[FOM] The Gold Standard

Harvey Friedman friedman at math.ohio-state.edu
Sun Feb 19 17:47:26 EST 2006


On 2/19/06 10:43 AM, "Arnon Avron" <aa at tau.ac.il> wrote:

> On Sat, Feb 18, 2006 at 02:01:50AM -0500, Harvey Friedman wrote:
> 
>> ZFC + large large cardinals. Justification:
>> "inconsistencies should be easy
>> and not take long to find, like Kunen's for ZFC + j:V into V, and this
>> hasn't happened yet over a 'long' period of time", and "go for it!"
> 
> Great. So from now on I recommend to accept and use NF. Justification:
> "inconsistencies should be easy
> and not take long to find, like Kunen's for ZFC + j:V into V, and this
> hasn't happened yet over a 'long' period of time", and "go for it!"
> 
Just yet another argument against just one of the natural stopping places in
the natural hierarchy (the level which essentially represents not stopping).

And, as usual, this argument has a perfectly respectable counterargument.

Also the perfectly respectable counterargument below has a perfectly
respectable countercounterarugument, and so forth.

For example:

NF has no reasonable correspondence with mathematical activity. Furthermore,
no one has given any reasonable story about why it is, or might be,
consistent. The standards for "reasonable" in the previous sentence are very
very low. In addition, the system is not known to be approachable from below
in any steadily coherent way. The large cardinals are stated uniformly with
elementary embeddings, where the domain and image get closer and closer to
each other. Etcetera.

And, no doubt, you can make up a countercounterargument, and I can make
another countercountercounterargument.

You illustrate my point very well. I wish to thank you.

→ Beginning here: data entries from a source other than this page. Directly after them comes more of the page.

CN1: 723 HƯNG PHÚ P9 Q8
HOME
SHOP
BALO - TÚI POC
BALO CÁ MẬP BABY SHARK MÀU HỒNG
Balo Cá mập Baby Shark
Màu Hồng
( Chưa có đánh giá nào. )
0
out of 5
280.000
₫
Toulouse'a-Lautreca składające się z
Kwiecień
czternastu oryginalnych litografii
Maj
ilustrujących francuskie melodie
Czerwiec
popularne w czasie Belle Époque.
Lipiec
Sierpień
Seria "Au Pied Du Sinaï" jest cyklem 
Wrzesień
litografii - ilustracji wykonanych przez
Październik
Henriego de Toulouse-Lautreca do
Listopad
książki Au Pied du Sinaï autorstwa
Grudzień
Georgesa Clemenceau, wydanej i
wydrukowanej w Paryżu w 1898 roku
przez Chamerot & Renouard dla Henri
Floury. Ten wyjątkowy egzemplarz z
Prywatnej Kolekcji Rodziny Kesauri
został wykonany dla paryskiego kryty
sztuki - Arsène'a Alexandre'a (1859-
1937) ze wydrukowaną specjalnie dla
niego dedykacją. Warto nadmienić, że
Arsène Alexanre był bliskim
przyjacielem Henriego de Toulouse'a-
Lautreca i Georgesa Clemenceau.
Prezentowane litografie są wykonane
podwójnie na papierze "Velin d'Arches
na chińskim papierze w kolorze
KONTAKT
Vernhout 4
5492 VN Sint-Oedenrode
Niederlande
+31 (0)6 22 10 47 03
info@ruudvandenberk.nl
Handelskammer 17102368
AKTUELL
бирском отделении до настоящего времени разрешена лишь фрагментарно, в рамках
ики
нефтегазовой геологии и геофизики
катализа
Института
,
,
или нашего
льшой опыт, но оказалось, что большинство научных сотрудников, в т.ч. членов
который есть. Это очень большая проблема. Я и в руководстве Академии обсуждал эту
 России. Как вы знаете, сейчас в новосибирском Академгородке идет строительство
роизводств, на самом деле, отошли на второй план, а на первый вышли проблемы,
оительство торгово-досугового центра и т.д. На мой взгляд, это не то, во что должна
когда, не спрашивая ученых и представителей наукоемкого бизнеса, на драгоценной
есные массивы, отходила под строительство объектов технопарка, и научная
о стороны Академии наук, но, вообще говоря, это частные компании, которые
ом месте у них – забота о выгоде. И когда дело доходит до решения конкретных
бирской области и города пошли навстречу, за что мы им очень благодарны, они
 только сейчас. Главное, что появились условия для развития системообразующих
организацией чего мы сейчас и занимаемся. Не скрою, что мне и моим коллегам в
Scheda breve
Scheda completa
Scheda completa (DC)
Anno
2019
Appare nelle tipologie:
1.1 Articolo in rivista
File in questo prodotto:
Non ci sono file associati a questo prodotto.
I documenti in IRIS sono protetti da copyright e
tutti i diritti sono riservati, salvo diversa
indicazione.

Incidentally, I would win this back and forth argument easily, if we were to
evaluate it by the community of interested observors in mathematics and
philosophy. 

And you can obviously make the standard retort: science does not run on
votes. 

And then I can talk about the significance of the votes in this case, and
the reasons for these votes.

And we can continue to quite some time.

So my point is: this is an old fashioned and once productive way to do
f.o.m., but not any more - at least not generally.

In order for this kind of old fashioned f.o.m. to be productive, there has
to be something creative in it. Generally, this amounts to presenting a new
or modified view, together with a formalization of that, and then a
calculation as to where it fits in the apparently canonical hierarchy of
strengths. 

We should concentrate on the apparently canonical hierarchy of levels, fit
in new ideas for new levels, match with mathematical practice, use various
levels productively in new ways, etcetera.

Incidentally, I cannot tell whether you or Weaver accept the Gold Standard,
or wish to replace it with something else.

There is a critical mass of impredicative arguments being made and published
in normal and core mathematics that cannot be removed.